Op de eerste verdieping gekomen, opende ze de tweede deur links, die toegang gaf tot een kleinen net gestoffeerden salon; Amedé draaide het laag brandend gaslicht van den grooten kroonluchter op, en nam vervolgens de brieven, die op tafel lagen ter hand.
‘Hé! dat is het schrift van directeur Schifferts; wat of die verlangt,’ vroeg hij, het couvert openbrekend en den brief haastig en met klimmende ongerustheid doorlezend.
‘Ik zou zeggen, dat het allesbehalve welkom nieuws is,’ onderbrak mevrouw de stilte, die er eenigen tijd geheerscht had.
‘Niet alleen niet welkom, maar allerslechtst, mama,’ viel Amedé in. ‘Voor den drommel, waarom heeft men ons niet eer gewaarschuwd?’
‘Maar wat is er dan toch?’ vroeg de ongeduldige vrouw, wier nieuwsgierigheid nog langer op de proef gesteld werd, daar de bediende met het bestelde juist binnenkwam.
Ternauwernood had deze de deur achter zich gesloten of ze herhaalde andermaal: ‘Zeg op Amedé, wat behelst die brief?’

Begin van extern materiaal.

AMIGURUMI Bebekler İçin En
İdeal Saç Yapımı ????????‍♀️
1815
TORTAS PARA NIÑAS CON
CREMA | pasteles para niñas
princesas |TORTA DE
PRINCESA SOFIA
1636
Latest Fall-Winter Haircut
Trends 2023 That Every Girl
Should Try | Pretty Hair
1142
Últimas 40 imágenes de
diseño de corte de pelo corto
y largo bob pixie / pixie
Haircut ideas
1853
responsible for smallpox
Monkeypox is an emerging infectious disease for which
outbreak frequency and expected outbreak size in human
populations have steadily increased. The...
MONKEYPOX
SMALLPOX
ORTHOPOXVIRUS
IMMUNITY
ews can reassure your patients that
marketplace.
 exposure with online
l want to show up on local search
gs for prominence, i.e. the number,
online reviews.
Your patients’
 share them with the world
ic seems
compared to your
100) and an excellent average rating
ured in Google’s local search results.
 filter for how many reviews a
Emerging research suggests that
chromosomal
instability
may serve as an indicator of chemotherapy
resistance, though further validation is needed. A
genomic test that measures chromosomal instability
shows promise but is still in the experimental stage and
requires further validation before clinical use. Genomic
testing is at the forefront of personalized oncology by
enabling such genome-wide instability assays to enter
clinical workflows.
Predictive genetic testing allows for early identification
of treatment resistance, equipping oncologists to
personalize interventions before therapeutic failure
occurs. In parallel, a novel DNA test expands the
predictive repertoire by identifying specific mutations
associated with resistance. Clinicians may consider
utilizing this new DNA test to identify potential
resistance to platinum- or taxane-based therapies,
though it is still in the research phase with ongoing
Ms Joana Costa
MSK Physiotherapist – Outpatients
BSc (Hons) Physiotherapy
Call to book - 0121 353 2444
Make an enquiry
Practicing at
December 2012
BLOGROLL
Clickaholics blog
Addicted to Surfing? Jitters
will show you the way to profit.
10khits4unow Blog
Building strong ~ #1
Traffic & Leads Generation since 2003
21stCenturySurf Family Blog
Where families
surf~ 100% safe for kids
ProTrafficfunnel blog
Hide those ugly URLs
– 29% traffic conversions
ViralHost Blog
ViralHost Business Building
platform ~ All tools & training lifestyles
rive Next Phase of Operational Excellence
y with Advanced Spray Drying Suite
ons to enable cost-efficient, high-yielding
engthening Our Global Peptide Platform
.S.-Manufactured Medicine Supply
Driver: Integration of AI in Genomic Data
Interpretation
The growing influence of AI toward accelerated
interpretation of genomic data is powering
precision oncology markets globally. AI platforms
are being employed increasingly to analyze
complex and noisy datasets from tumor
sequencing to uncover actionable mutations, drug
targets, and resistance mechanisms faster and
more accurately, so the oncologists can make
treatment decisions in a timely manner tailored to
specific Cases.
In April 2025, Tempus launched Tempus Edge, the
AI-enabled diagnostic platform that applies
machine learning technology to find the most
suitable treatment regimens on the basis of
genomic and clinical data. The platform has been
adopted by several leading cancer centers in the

‘Helaas! 't ergste, mama; drink eerst een teug en bereid u dan maar voor op iets verschrikkelijks!’
Mevrouw Verpalen werd bleek, zenuwachtig, en zonk op theatrale manier in den sofa, waarvan zij opgestaan was, terug.
Amedé schoof een fauteuil bij en zei toen: ‘'t Is nieuws van onzen notaris, mama!’
‘Hoe! Wat! en slecht nieuws; is hij dan....’
‘Luister eens, ik zal u den brief voorlezen:
Geachte Heer en Vriend,
Daar ik vandaag voor zaken eenige uurtjes in de stad was, wilde ik van de gelegenheid gebruik maken om UEd. en mevrouw uwe mama even een klein bezoek te brengen; tot mijn spijt vernam ik echter dat u reeds eenigen tijd te Scheldendijk verbleeft.
't Heeft me zeer gespeten. Misschien heb ik de gelegenheid wel, u in den loop van den zomer te Scheldendijk te zien. Ik had een kleinigheid met UEd. te bespreken.
Ongetwijfeld heeft U reeds vernomen, dat notaris Nicolassen sedert gisterenmorgen gefloten, alias er van door is. Men vertelt in de stad, dat hij al scheep zou zijn naar Amerika. Reeds eenige dagen heette het, dat hij zijne betalingen gestaakt had.
't Is alweer een erge slag voor vele ingezetenen!
Verder niets nieuws.
UEd. en UEd.'s moeder eerbiedig groetend ben ik van UEd.
In haast.
de onderdanigste dienaar
A. Schifferts, Directeur.
Oudenwoud, den 10 Aug. 18..
Verschillende malen had mevrouw Verpalen het lezen onderbroken met uitroepen van allerlei aard; geheel de inhoud van haar flacon eau de Cologne was op haar fijn baptisten zakdoekje uitgegoten, waarmee ze het ontstelde gelaat voortdurend gewasschen had.
Des anderendaags waren ze reeds met den eersten trein uit Scheldendijk naar Oudenwoud teruggekeerd.
Ze hadden een doosje juweelen moeten achterlaten, daar men hun in het hotel niet kende, en men er dat plotseling vertrek niet vertrouwde; ze konden het later tegen rembours terugbekomen.